══ Material for the task ══

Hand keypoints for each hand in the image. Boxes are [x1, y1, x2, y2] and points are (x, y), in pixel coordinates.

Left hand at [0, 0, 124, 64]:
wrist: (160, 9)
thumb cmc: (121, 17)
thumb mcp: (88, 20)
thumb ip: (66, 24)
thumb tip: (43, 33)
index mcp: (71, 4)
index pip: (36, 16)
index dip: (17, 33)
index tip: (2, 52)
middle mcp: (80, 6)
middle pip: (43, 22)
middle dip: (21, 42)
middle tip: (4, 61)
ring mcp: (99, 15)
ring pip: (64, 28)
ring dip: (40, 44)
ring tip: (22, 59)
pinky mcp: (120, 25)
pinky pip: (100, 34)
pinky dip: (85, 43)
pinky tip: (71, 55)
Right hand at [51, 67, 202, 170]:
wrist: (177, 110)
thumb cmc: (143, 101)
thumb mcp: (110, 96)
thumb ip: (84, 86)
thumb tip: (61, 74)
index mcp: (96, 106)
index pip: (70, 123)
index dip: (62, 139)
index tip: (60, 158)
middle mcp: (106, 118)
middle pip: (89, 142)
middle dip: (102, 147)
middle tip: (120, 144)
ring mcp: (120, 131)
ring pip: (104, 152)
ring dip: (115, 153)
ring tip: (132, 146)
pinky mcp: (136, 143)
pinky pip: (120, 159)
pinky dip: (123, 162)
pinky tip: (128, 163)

═══
══ Material for the task ══

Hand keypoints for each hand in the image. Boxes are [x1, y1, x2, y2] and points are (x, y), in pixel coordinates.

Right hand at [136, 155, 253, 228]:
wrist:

═══
══ Material for the task ══

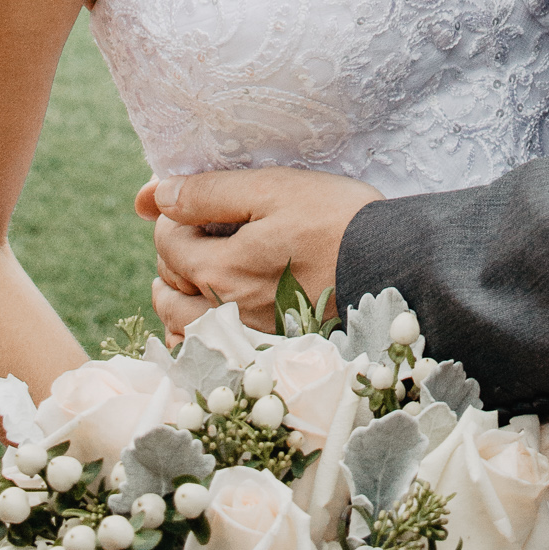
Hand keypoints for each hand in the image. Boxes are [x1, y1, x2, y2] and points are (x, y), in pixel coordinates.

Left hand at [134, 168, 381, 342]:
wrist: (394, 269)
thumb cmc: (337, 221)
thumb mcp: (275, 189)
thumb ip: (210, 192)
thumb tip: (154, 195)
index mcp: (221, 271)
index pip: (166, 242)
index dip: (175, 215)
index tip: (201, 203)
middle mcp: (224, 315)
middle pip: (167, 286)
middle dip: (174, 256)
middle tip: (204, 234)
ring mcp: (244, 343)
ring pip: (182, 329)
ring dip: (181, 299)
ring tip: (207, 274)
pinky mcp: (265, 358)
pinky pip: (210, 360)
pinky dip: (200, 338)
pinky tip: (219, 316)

═══

What needs to be done =
Copy out each line of the material in which the word "pinky" turns up.

Problem solution =
pinky mcp: (120, 25)
pinky pip: (100, 34)
pinky dip: (85, 43)
pinky tip: (71, 55)
pinky mcp: (136, 143)
pinky pip: (120, 159)
pinky dip: (123, 162)
pinky tip: (128, 163)
pinky mcp: (265, 358)
pinky pip: (210, 360)
pinky dip: (200, 338)
pinky tip: (219, 316)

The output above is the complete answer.